Once in power, they are inward-looking, creating their own cultures and are cut off from their publics. They stay there, insulated from criticism and protected through institutional impenetrability. They are rewarded for creating and gaming their own evaluation systems. They succeed by making short term gains and pushing larger, long term problems into the future. (Aeron Davis, 2018: 4)

The centralised drive of policy

Comments in earlier chapters have been concerned with the effects of centrally driven policy on the withering of local initiative and governance infrastructures, especially Education. The accompanying emptiness of policy making and lack of national understanding that long ago lost the immediacy required to lead effectively have had their own effects. I begin to examine these effects in this and subsequent chapters. I shift to examine national policy making, rather than its content: how policy is made and how it is intended to be implemented. This has consequences for those expected to connect with students in Education, but the focus now goes wider. The Davis quote mentioned earlier is relevant to the considerations of both this chapter and Chapter 7.

LISTED RECORDS
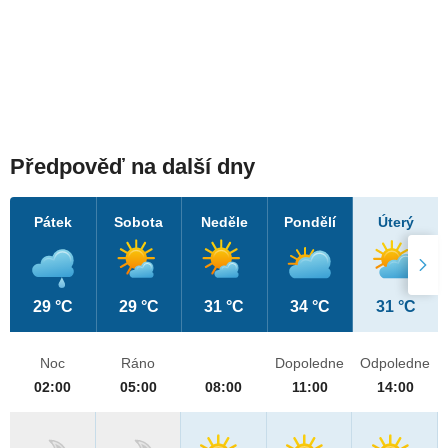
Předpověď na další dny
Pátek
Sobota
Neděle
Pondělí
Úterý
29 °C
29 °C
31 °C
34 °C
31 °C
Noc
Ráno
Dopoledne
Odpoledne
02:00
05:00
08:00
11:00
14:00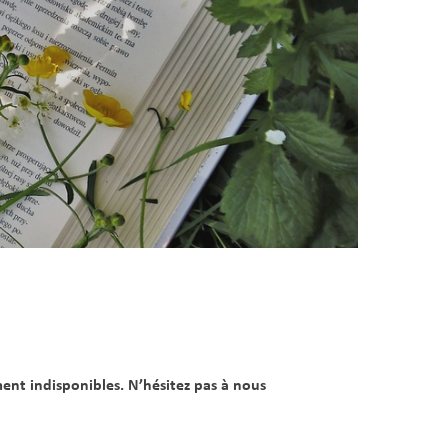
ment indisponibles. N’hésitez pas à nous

...

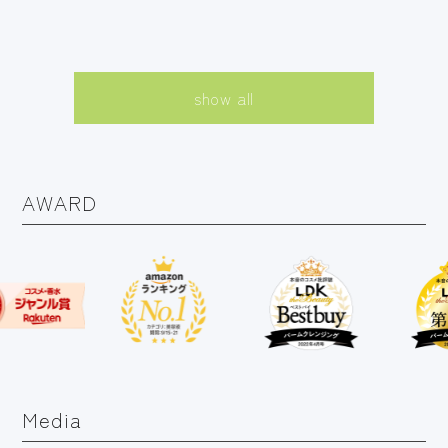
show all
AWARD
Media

APPLY WHAT YOU READ
• A. In the passage on centrally driven policy, how does the Davis quotation say those in power succeed?
• B. Write a continuation of the passage on centrally driven policy, picking up after its last sentence.
The material plays no part in what follows.

ANSWERS PROVIDED
• A. They succeed by making short-term gains and pushing larger, long-term problems into the future.

• B.
Tales of limited power, interest, skills and policy paralysis at the top

In an interview in 2018, I asked an ex-senior official from Her Majesty's Treasury, who had been deeply involved in the development and implementation of the Education reforms from 2010 onwards, to give his assessment of ‘where they were now with it all’ as he put it. At that time, the relationship between Her Majesty's Treasury and central government service departments, like the DfE, was based on accountability: how had the service department implemented and spent the detailed funding agreed centrally by the Treasury? This was what ‘driving change’ actually meant at his level – Treasury officials would have progress meetings with their counterparts. But this way of doing business declined gradually and, arguably, there has been no further strategic policy making in Education since Michael Gove left the DfE in 2014: just the playing out of its own organisation logic and tweaks in the bureaucracy until the current unstable assemblage crept up unnoticed.

This official's assessment was similar to some of the descriptions given in earlier chapters – the schooling system was a ‘mixed market’, and a ‘half way house’ measured against the stated ambition (DfE, 2016) of 100 per cent academisation of schools by 2022.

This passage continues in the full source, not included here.